Nestes dias, reitero, eu me angustiava com a lentidão da ampulheta. Apenas desejava que o ano findasse, que os tempos de universidade chegassem e que novidades distantes não tardassem a sacodir meus estreitos limites. Mas não sei precisar o que me afligia. Não era insatisfação ou inadequação, pois eu celebrava as minhas tardes e apreciava as companhias diárias. Afinal, éramos partes de um entorno muito coeso… Talvez eu desejasse mais e intensamente por desconhecer que, àquela altura, possivelmente, já tivesse muito. Mas tais segredos a gente só descobre tardiamente, quando a ampulheta já verteu metade da areia.

Triste sina, hoje percebo que o tempo, antes um senhor de fala contida e aparente imobilidade, escoou de modo vertiginoso, sorrateiro, implacável. E eu desdenhei do seu bordado. Ou talvez tenha ficado na janela ensimesmado, distraído, contando os gatos da vizinhança. Hoje, quero recuperar alguns dos seus vestígios, mas não disponho de folga para iniciar o quebra-cabeças. Ai de mim, que pequei pelo excesso de tempo quando as horas não contavam.

Mas não sou do tipo cabisbaixo – coleciono muitas alegrias e tenho ciência de que não fui um aprendiz leviano. Prova disso é que, hoje, lido com o tempo de forma impecável; o trago na palma da mão e cedo a todos os seus caprichos sem hesitar. Em troca, peço apenas algumas horinhas de fluxo desacelerado, quando a urgência não se torna denominador comum e uma justa folga se instala.

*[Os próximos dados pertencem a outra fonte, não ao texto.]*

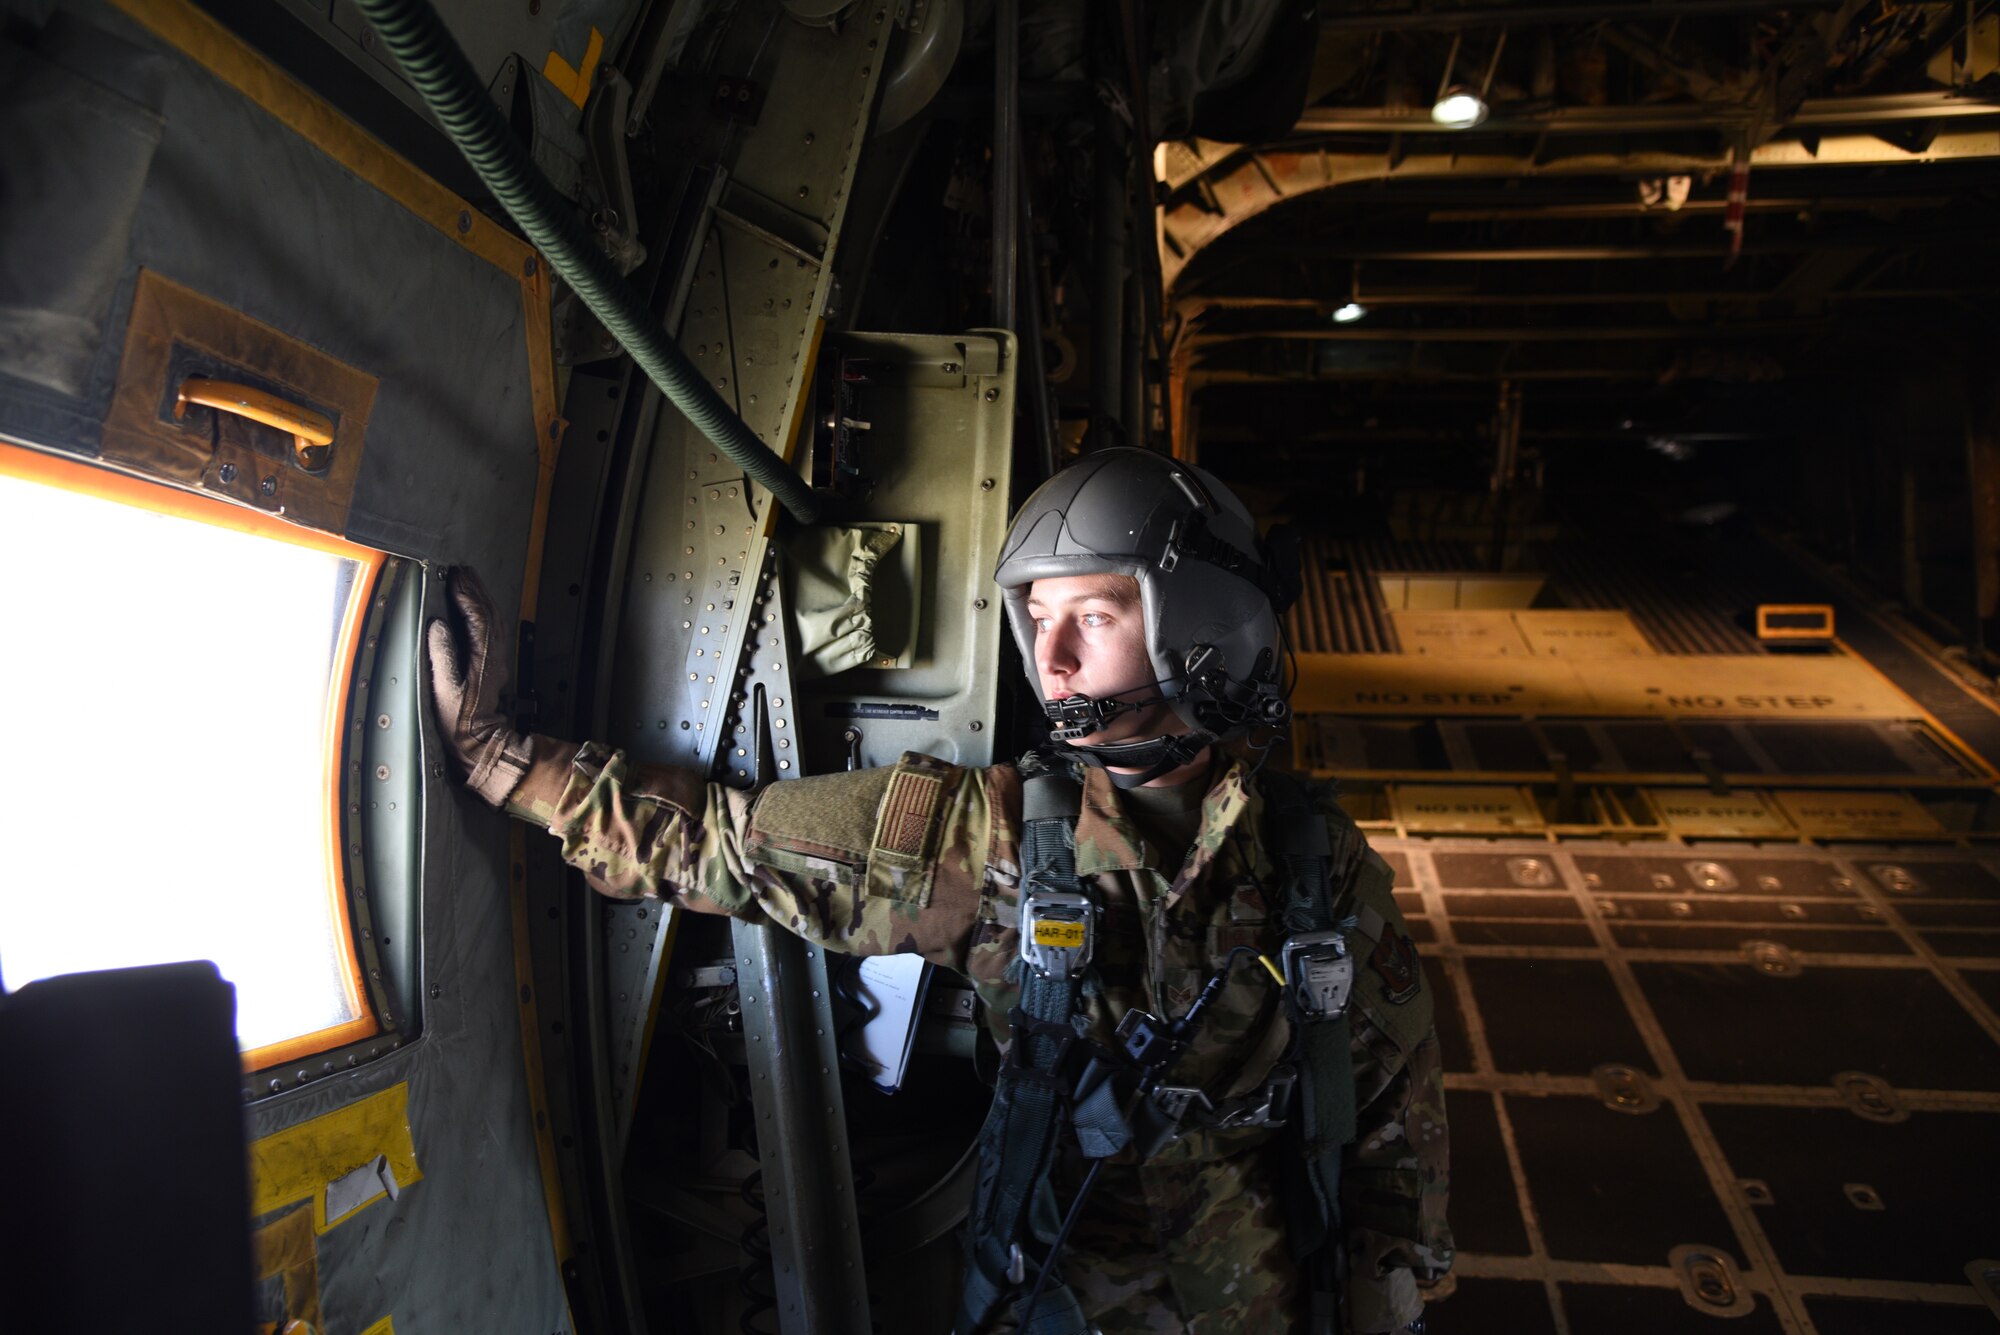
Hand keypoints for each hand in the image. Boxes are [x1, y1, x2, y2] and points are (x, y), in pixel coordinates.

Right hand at [425, 567, 534, 805]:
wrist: (479, 743)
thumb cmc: (459, 722)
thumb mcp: (443, 691)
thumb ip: (442, 656)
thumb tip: (438, 626)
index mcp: (481, 659)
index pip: (477, 618)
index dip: (467, 595)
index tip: (456, 576)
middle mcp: (492, 655)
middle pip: (488, 613)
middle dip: (475, 589)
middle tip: (462, 570)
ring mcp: (495, 659)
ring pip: (492, 619)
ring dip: (481, 597)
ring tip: (468, 580)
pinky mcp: (492, 664)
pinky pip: (491, 630)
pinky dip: (483, 612)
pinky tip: (476, 606)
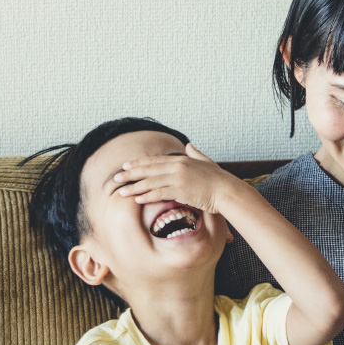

Ante o ritmo urbano frenético, que nos aparta do mundo e dos afetos, tenho dificuldade para entender a ansiedade de tantos frente os ponteiros de um relógio. Que passem as horas, insistem. Que cessem os dias, repetem. Que venha o novo ano, anseiam… Salvo instantes em que a presença do tempo é ostensiva e me martiriza (a bordo de uma aeronave, por exemplo), desejo imensamente que Cronos não canse da minha ladainha e partilhe comigo demoradas xícaras de chá. Quero ser seu confidente e abusar de sua generosidade. Quem sabe, não sou contemplado com o signo dos imortais…

É possível que minha idade, margeando os 40, mas desejando loucamente permanecer nos 30, contribua para redefinir a minha relação com a sucessão dos dias e noites. Quero me agarrar a cada entardecer como quem se entrelaça ao seu arcanjo, sem deixá-lo escoar impunemente. Ciente, pois, de que não devo trocá-lo por pouca pauta ou barulho. Pode ser que numa etapa futura, quem sabe acometido d’alguma enfermidade, eu inverta meu diálogo com o tempo e o expulse da minha confraria. Então, voltarei a ser a criança que contava os dias como quem distribui as cartas de um baralho – sempre em ritmo célere. Mas, ora, não se diz que na velhice tornamos a ser meninos, recrudescemos para os dias de infância? Que seja, então; estarei apenas cumprindo o devir humano no que ele tem de inexorável…

Laécio Ricardo

Laécio Ricardo é (ou foi) jornalista, é doutor em Multimeios pela Unicamp e professor da UFPE. Apaixonado por gatos, tem convicção de que é cearense, não obstante pistas contrárias, e adora o mar, apesar da epiderme albina.